Plusieurs intervenants, dont M. Claude Didry, directeur de la Maison des sciences de l'homme de Paris-Saclay, ont observé que la science physique du changement climatique faisait déjà l'objet d'une grande ouverture aux sciences humaines et sociales, sans doute parce que c'est l'objet même de cette science de constater que son objet, l'atmosphère, évolue en dépendant des pratiques humaines. Mais M. Dominique Wolton a souligné d'emblée la menace de passer d'un extrême à l'autre : le scientisme et le technicisme ne sont pas moins réducteurs que le sociologisme, qui consiste à rapporter les interactions sciences et techniques à une seule logique intellectuelle et cognitive. Selon lui, plus il y a d'interactions, de relations, de ressemblances, plus il faut veiller à préserver la dynamique de la science et de la connaissance.

M. Yves Brechet a mis ainsi en garde contre une injonction de « collaboration », qui conduirait à rapprocher des disciplines au prix de graves et durables malentendus, comme cette demande des technologues aux sociologues pour identifier les conditions d'acceptabilité d'une technologie par une société. Cela serait, selon lui, aussi inefficace que l'injonction faite autrefois aux sciences fondamentales de collaborer, coûte que coûte, avec les sciences appliquées.

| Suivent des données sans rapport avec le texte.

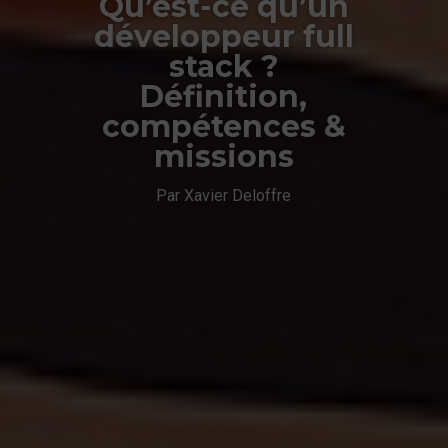
Qu’est-ce qu’un
développeur full
stack ?
Définition,
compétences &
missions
Par Xavier Deloffre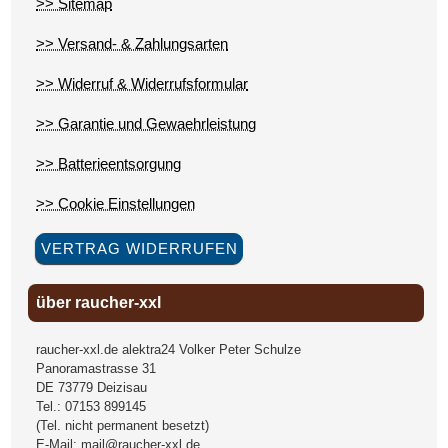
>> Sitemap
>> Versand- & Zahlungsarten
>> Widerruf & Widerrufsformular
>> Garantie und Gewaehrleistung
>> Batterieentsorgung
>> Cookie Einstellungen
VERTRAG WIDERRUFEN
über raucher-xxl
raucher-xxl.de alektra24 Volker Peter Schulze
Panoramastrasse 31
DE
73779
Deizisau
Tel.:
07153 899145
(Tel. nicht permanent besetzt)
E-Mail:
mail@raucher-xxl.de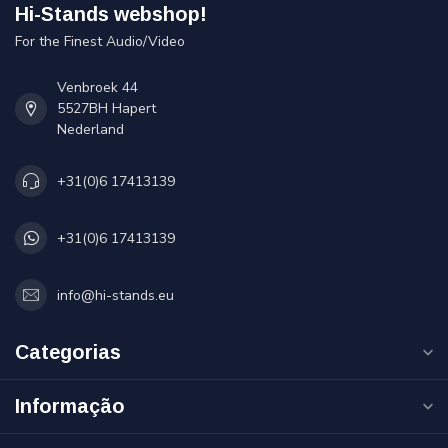
Hi-Stands webshop!
For the Finest Audio/Video
Venbroek 44
5527BH Hapert
Nederland
+31(0)6 17413139
+31(0)6 17413139
info@hi-stands.eu
Categorias
Informação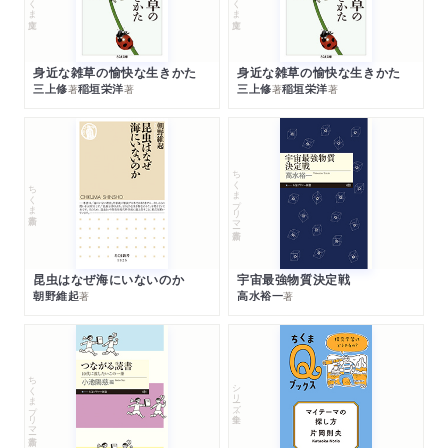
身近な雑草の愉快な生きかた
身近な雑草の愉快な生きかた
三上修
稲垣栄洋
三上修
稲垣栄洋
著
著
著
著
ちくまプリマー新書
ちくま新書
昆虫はなぜ海にいないのか
宇宙最強物質決定戦
朝野維起
高水裕一
著
著
ちくまプリマー新書
シリーズ・全集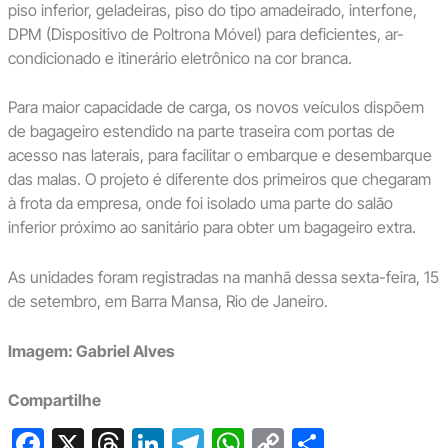
piso inferior, geladeiras, piso do tipo amadeirado, interfone,
DPM (Dispositivo de Poltrona Móvel) para deficientes, ar-
condicionado e itinerário eletrônico na cor branca.
Para maior capacidade de carga, os novos veículos dispõem
de bagageiro estendido na parte traseira com portas de
acesso nas laterais, para facilitar o embarque e desembarque
das malas. O projeto é diferente dos primeiros que chegaram
à frota da empresa, onde foi isolado uma parte do salão
inferior próximo ao sanitário para obter um bagageiro extra.
As unidades foram registradas na manhã dessa sexta-feira, 15
de setembro, em Barra Mansa, Rio de Janeiro.
Imagem: Gabriel Alves
Compartilhe
F
X
T
Li
T
W
C
S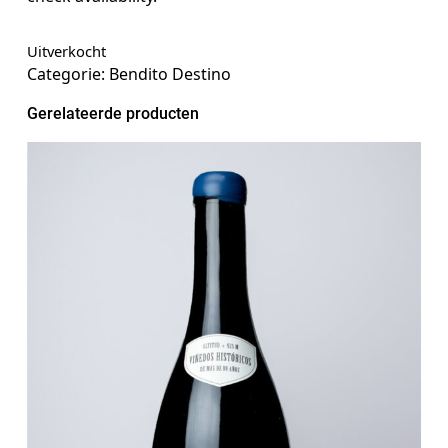
Uitverkocht
Categorie:
Bendito Destino
Gerelateerde producten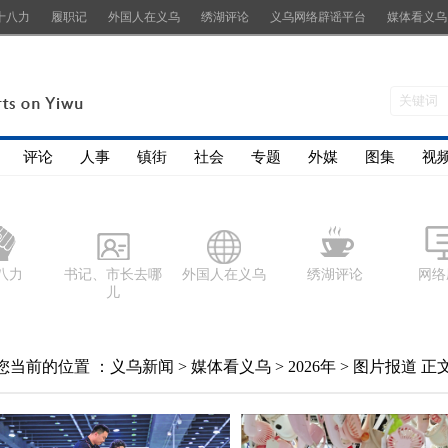
十八力
履职记
外国人在义乌
绣湖评论
义乌网络辟谣平台
媒体看义乌
评论
人事
镇街
社会
专题
外媒
图集
视
八力
书记、市长去哪
外国人在义乌
绣湖评论
网络
儿
您当前的位置 ：
义乌新闻
>
媒体看义乌
>
2026年
>
图片报道
正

Les synergies entre sciences humaines et sciences technologiques doivent permettre de mieux servir l'idée de progrès de la société, au sens où, comme l'a rappelé M. Christian Ngo en citant Aristote : « Le progrès ne vaut que s'il est partagé par tous ».

C'est en tout cas cette conception-là du progrès que nous défendons à l'OPECST, en jouant ce rôle de passerelle entre le monde de la science et le monde politique. Et c'est pourquoi cette audition publique constituait une contribution importante à nos travaux.

Je mets donc aux voix les conclusions de l'audition publique du 21 janvier 2016. Elles sont adoptées à l'unanimité.